(Records contained in a dataset)
◇ ◇ ◇ ◇ ◇ ◇ ◇

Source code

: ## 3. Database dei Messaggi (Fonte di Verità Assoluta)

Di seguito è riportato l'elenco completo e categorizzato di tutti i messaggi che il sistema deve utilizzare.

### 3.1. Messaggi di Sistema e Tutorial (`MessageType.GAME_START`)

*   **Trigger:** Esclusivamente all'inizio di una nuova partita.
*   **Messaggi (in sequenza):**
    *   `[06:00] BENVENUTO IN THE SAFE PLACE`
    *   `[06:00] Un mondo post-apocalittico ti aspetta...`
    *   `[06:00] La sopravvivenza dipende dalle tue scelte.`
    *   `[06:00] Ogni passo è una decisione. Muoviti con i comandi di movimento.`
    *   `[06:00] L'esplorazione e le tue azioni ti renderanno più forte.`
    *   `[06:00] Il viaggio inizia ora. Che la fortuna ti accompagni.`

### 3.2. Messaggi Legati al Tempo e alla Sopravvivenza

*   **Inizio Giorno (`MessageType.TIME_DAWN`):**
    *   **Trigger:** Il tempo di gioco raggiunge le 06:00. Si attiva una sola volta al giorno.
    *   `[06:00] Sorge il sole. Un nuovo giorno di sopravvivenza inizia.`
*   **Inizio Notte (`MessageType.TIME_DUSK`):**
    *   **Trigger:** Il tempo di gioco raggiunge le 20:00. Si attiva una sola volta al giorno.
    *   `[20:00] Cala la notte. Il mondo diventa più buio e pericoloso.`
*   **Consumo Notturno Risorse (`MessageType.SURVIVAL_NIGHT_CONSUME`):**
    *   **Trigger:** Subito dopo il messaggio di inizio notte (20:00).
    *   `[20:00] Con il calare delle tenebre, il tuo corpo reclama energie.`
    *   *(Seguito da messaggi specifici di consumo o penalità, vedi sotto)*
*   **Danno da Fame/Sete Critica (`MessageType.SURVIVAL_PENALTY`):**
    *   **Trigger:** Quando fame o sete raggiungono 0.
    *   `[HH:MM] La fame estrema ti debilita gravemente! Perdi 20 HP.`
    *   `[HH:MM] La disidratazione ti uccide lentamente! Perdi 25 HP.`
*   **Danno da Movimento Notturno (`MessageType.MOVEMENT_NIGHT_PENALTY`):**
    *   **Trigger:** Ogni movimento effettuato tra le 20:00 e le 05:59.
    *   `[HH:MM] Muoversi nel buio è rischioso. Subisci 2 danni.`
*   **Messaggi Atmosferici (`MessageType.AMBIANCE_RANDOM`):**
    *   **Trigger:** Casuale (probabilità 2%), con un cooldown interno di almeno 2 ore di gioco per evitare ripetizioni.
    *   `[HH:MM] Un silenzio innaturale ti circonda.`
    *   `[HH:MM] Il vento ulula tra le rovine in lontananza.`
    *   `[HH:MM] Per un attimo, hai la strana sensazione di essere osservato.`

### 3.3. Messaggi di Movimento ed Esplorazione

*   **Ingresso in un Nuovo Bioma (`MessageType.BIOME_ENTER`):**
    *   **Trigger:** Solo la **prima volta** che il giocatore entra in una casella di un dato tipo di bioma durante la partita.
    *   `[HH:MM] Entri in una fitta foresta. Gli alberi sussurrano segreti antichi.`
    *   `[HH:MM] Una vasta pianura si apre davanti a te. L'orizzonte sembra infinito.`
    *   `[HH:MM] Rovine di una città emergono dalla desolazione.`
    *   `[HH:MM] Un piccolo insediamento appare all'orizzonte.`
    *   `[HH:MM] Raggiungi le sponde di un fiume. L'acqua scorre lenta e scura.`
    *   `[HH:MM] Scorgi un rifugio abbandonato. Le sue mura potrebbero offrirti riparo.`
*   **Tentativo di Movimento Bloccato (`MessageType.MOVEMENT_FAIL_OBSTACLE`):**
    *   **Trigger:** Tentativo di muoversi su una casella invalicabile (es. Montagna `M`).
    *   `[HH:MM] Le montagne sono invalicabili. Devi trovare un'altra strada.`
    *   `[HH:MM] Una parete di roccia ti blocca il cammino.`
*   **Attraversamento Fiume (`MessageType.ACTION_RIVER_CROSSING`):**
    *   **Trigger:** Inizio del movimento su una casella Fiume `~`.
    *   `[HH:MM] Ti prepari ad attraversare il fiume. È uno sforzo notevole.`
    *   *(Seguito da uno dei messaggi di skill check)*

◇ ◇ ◇ ◇ ◇ ◇ ◇

▶ **Your objective**:
Switch each "Trigger" in the items above to "Condizione", leaving every other part of the lines as it is, and give the lines again.

▶ **Output**:
Source code

: ## 3. Database dei Messaggi (Fonte di Verità Assoluta)

Di seguito è riportato l'elenco completo e categorizzato di tutti i messaggi che il sistema deve utilizzare.

### 3.1. Messaggi di Sistema e Tutorial (`MessageType.GAME_START`)

*   **Condizione:** Esclusivamente all'inizio di una nuova partita.
*   **Messaggi (in sequenza):**
    *   `[06:00] BENVENUTO IN THE SAFE PLACE`
    *   `[06:00] Un mondo post-apocalittico ti aspetta...`
    *   `[06:00] La sopravvivenza dipende dalle tue scelte.`
    *   `[06:00] Ogni passo è una decisione. Muoviti con i comandi di movimento.`
    *   `[06:00] L'esplorazione e le tue azioni ti renderanno più forte.`
    *   `[06:00] Il viaggio inizia ora. Che la fortuna ti accompagni.`

### 3.2. Messaggi Legati al Tempo e alla Sopravvivenza

*   **Inizio Giorno (`MessageType.TIME_DAWN`):**
    *   **Condizione:** Il tempo di gioco raggiunge le 06:00. Si attiva una sola volta al giorno.
    *   `[06:00] Sorge il sole. Un nuovo giorno di sopravvivenza inizia.`
*   **Inizio Notte (`MessageType.TIME_DUSK`):**
    *   **Condizione:** Il tempo di gioco raggiunge le 20:00. Si attiva una sola volta al giorno.
    *   `[20:00] Cala la notte. Il mondo diventa più buio e pericoloso.`
*   **Consumo Notturno Risorse (`MessageType.SURVIVAL_NIGHT_CONSUME`):**
    *   **Condizione:** Subito dopo il messaggio di inizio notte (20:00).
    *   `[20:00] Con il calare delle tenebre, il tuo corpo reclama energie.`
    *   *(Seguito da messaggi specifici di consumo o penalità, vedi sotto)*
*   **Danno da Fame/Sete Critica (`MessageType.SURVIVAL_PENALTY`):**
    *   **Condizione:** Quando fame o sete raggiungono 0.
    *   `[HH:MM] La fame estrema ti debilita gravemente! Perdi 20 HP.`
    *   `[HH:MM] La disidratazione ti uccide lentamente! Perdi 25 HP.`
*   **Danno da Movimento Notturno (`MessageType.MOVEMENT_NIGHT_PENALTY`):**
    *   **Condizione:** Ogni movimento effettuato tra le 20:00 e le 05:59.
    *   `[HH:MM] Muoversi nel buio è rischioso. Subisci 2 danni.`
*   **Messaggi Atmosferici (`MessageType.AMBIANCE_RANDOM`):**
    *   **Condizione:** Casuale (probabilità 2%), con un cooldown interno di almeno 2 ore di gioco per evitare ripetizioni.
    *   `[HH:MM] Un silenzio innaturale ti circonda.`
    *   `[HH:MM] Il vento ulula tra le rovine in lontananza.`
    *   `[HH:MM] Per un attimo, hai la strana sensazione di essere osservato.`

### 3.3. Messaggi di Movimento ed Esplorazione

*   **Ingresso in un Nuovo Bioma (`MessageType.BIOME_ENTER`):**
    *   **Condizione:** Solo la **prima volta** che il giocatore entra in una casella di un dato tipo di bioma durante la partita.
    *   `[HH:MM] Entri in una fitta foresta. Gli alberi sussurrano segreti antichi.`
    *   `[HH:MM] Una vasta pianura si apre davanti a te. L'orizzonte sembra infinito.`
    *   `[HH:MM] Rovine di una città emergono dalla desolazione.`
    *   `[HH:MM] Un piccolo insediamento appare all'orizzonte.`
    *   `[HH:MM] Raggiungi le sponde di un fiume. L'acqua scorre lenta e scura.`
    *   `[HH:MM] Scorgi un rifugio abbandonato. Le sue mura potrebbero offrirti riparo.`
*   **Tentativo di Movimento Bloccato (`MessageType.MOVEMENT_FAIL_OBSTACLE`):**
    *   **Condizione:** Tentativo di muoversi su una casella invalicabile (es. Montagna `M`).
    *   `[HH:MM] Le montagne sono invalicabili. Devi trovare un'altra strada.`
    *   `[HH:MM] Una parete di roccia ti blocca il cammino.`
*   **Attraversamento Fiume (`MessageType.ACTION_RIVER_CROSSING`):**
    *   **Condizione:** Inizio del movimento su una casella Fiume `~`.
    *   `[HH:MM] Ti prepari ad attraversare il fiume. È uno sforzo notevole.`
    *   *(Seguito da uno dei messaggi di skill check)*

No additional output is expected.